[Saved entries]
__________________________________________________

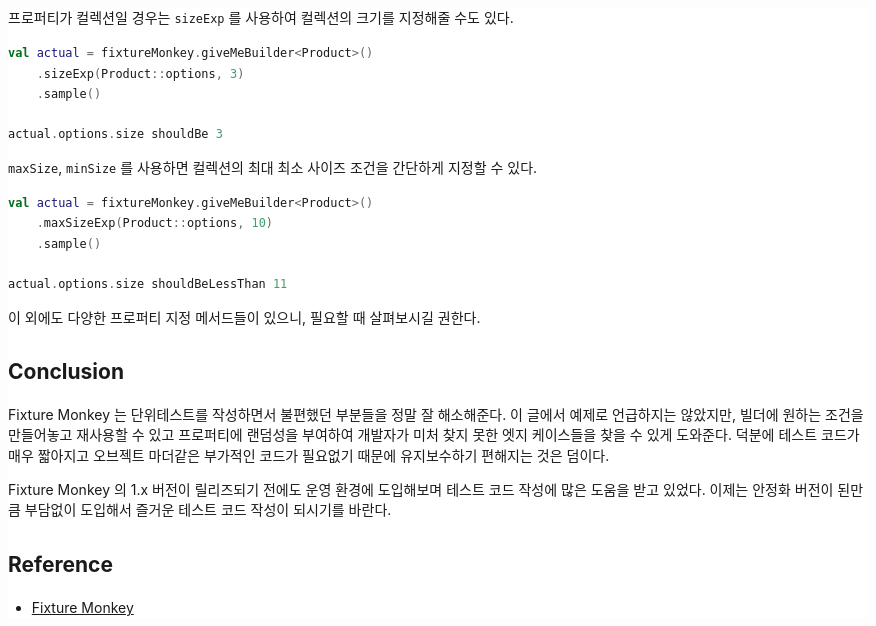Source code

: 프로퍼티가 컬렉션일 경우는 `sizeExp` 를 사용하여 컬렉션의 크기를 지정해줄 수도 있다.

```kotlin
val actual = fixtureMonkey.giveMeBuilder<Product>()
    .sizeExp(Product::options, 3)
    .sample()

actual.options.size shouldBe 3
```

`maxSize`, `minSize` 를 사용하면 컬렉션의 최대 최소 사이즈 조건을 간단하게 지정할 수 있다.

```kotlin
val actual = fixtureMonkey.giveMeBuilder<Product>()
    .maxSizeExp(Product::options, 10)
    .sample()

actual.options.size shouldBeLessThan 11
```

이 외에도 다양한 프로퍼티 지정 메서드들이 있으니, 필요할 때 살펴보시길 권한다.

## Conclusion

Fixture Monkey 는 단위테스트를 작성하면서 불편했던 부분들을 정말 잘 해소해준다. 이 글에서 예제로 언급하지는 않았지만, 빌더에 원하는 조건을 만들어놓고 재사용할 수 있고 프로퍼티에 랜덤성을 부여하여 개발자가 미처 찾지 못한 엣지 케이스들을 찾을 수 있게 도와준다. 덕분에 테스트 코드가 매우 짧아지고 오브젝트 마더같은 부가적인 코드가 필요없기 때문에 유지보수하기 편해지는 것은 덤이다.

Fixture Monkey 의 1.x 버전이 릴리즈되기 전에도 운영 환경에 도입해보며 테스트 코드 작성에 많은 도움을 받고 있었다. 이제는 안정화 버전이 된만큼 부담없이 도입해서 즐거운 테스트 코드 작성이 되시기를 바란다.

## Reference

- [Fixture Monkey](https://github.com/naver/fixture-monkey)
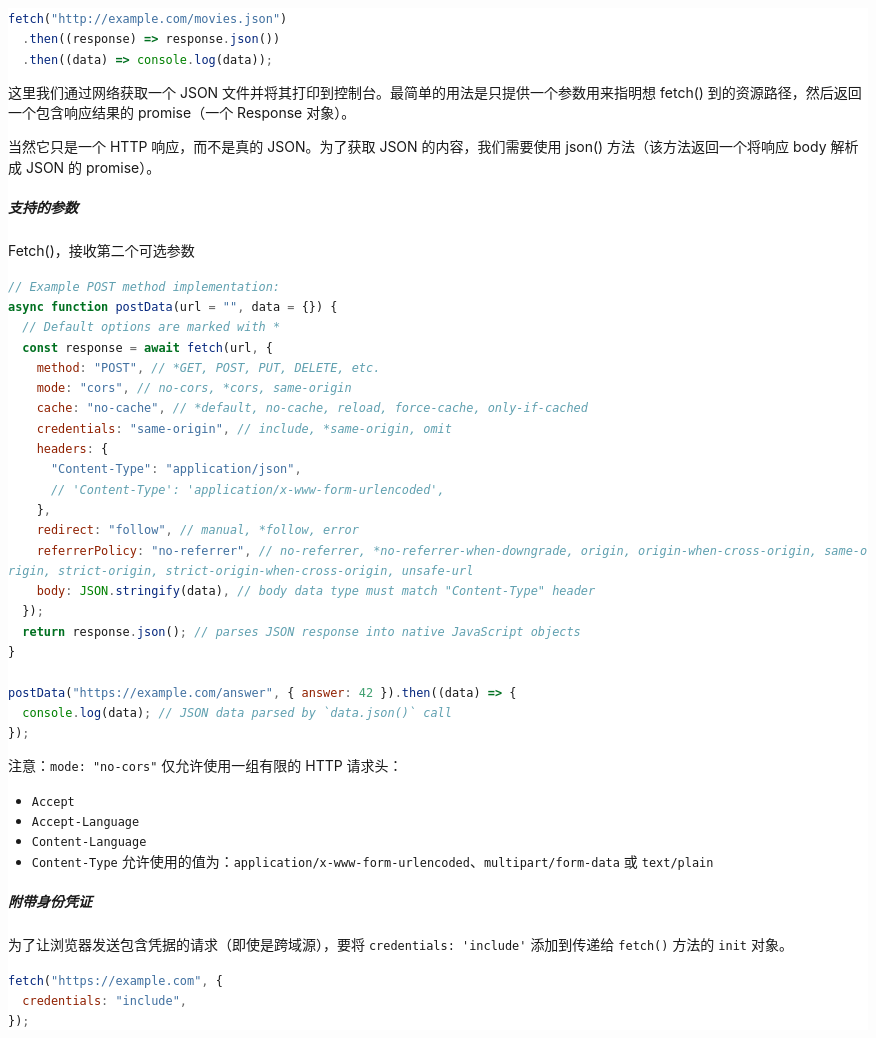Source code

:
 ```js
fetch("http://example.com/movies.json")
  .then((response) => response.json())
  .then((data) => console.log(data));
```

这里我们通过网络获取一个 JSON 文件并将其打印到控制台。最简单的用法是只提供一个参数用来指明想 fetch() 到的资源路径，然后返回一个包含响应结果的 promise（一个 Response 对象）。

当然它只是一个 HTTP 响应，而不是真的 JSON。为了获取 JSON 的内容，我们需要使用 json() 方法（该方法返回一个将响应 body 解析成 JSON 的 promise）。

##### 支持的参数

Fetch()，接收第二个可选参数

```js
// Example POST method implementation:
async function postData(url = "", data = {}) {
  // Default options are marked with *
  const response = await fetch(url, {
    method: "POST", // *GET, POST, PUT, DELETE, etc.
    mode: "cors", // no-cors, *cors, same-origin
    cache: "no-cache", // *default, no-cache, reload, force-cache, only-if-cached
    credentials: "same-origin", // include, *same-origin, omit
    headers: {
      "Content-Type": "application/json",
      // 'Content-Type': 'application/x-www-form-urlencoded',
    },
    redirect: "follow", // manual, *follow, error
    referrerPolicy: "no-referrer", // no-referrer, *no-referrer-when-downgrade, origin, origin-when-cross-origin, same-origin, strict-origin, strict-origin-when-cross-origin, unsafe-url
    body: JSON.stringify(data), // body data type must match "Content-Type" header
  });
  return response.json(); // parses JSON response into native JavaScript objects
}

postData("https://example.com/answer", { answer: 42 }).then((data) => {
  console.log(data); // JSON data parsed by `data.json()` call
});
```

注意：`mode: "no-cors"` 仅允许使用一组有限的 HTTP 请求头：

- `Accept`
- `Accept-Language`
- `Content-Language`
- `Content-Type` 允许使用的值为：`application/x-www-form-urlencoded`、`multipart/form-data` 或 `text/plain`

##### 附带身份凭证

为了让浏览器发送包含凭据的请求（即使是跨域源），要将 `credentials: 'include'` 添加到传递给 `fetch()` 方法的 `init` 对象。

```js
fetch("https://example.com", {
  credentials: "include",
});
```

__________________________________________________

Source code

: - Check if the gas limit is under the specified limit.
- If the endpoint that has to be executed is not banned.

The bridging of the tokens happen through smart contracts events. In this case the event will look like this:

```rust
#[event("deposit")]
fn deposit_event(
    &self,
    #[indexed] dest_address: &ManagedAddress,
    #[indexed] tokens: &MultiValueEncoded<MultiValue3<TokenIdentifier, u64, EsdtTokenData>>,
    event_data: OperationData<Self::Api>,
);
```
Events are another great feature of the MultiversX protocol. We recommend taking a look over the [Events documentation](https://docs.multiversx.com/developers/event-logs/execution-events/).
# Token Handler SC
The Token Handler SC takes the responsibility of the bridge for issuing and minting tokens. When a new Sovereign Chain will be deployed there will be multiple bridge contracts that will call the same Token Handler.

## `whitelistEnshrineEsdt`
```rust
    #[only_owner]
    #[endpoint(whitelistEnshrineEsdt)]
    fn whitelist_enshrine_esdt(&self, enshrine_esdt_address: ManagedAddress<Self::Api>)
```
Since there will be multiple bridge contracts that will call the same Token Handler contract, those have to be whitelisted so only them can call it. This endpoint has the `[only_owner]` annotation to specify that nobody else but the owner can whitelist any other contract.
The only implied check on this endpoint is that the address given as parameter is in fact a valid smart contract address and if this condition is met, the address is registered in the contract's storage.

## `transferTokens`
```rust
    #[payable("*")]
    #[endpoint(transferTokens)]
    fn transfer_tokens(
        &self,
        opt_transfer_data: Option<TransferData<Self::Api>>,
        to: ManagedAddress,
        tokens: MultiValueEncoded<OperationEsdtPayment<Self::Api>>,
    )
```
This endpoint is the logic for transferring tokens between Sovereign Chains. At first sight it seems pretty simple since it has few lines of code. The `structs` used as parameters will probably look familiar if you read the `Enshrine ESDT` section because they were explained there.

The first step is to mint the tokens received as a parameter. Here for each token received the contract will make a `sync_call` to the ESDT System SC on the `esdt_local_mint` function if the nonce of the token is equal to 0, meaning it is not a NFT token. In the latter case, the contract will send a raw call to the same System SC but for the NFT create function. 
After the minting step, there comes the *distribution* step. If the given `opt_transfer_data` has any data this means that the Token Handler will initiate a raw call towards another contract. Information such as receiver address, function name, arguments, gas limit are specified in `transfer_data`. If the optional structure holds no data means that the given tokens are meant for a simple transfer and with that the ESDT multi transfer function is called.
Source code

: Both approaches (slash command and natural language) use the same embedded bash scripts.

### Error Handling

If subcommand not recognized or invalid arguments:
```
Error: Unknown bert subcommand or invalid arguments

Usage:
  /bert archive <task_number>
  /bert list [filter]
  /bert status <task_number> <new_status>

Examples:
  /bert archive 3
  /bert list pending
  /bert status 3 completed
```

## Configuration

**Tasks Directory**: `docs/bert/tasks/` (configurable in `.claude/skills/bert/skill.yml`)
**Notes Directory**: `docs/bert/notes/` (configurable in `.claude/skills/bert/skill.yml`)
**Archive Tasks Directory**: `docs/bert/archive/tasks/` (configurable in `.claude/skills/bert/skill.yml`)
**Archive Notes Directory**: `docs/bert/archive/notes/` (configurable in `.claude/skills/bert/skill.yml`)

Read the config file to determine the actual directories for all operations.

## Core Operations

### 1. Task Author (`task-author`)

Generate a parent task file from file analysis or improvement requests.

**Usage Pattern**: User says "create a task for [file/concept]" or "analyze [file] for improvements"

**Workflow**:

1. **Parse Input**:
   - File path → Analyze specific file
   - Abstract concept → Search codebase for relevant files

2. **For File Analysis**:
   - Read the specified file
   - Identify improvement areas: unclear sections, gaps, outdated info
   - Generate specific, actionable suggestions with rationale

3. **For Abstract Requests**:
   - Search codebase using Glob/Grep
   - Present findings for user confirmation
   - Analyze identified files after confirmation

__________________________________________________

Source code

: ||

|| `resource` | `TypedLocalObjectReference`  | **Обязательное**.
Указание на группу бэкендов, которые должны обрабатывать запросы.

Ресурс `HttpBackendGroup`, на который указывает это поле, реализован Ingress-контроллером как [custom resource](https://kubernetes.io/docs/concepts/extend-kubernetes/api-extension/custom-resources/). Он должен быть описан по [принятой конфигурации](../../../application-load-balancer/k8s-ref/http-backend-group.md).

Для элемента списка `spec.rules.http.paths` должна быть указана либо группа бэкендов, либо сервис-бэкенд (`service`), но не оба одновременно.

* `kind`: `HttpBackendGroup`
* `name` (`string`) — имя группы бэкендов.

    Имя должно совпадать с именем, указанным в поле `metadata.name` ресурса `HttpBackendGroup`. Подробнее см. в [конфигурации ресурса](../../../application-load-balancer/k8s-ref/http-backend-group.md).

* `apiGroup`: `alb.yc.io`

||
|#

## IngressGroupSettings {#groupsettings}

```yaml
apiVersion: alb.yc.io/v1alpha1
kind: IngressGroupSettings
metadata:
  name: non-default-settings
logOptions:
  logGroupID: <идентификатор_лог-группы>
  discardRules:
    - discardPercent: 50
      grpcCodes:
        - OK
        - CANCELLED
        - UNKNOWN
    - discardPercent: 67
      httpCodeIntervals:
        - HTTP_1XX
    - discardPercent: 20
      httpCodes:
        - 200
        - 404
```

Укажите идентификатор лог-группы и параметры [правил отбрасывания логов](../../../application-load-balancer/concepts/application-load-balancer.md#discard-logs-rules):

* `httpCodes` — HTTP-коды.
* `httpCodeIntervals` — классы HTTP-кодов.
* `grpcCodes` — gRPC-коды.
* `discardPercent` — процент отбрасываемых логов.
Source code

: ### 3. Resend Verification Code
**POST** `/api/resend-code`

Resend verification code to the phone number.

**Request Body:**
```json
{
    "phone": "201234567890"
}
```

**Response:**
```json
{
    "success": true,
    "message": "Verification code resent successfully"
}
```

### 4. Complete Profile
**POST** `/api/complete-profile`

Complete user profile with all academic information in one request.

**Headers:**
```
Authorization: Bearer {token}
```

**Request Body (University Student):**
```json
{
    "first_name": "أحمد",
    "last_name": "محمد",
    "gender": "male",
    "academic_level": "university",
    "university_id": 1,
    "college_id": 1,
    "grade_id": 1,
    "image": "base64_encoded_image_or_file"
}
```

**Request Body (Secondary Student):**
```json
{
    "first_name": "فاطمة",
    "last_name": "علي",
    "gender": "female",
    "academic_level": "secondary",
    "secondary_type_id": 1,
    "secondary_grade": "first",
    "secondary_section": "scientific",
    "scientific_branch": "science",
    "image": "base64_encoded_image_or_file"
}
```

__________________________________________________

EXERCISE OBJECTIVE:
Beginning at the line above that contains "Pattern**: User says", return each line exactly through the line that contains "3. **For Abstract", and no others.

YOUR RESPONSE:
**Usage Pattern**: User says "create a task for [file/concept]" or "analyze [file] for improvements"

**Workflow**:

1. **Parse Input**:
   - File path → Analyze specific file
   - Abstract concept → Search codebase for relevant files

2. **For File Analysis**:
   - Read the specified file
   - Identify improvement areas: unclear sections, gaps, outdated info
   - Generate specific, actionable suggestions with rationale

3. **For Abstract Requests**:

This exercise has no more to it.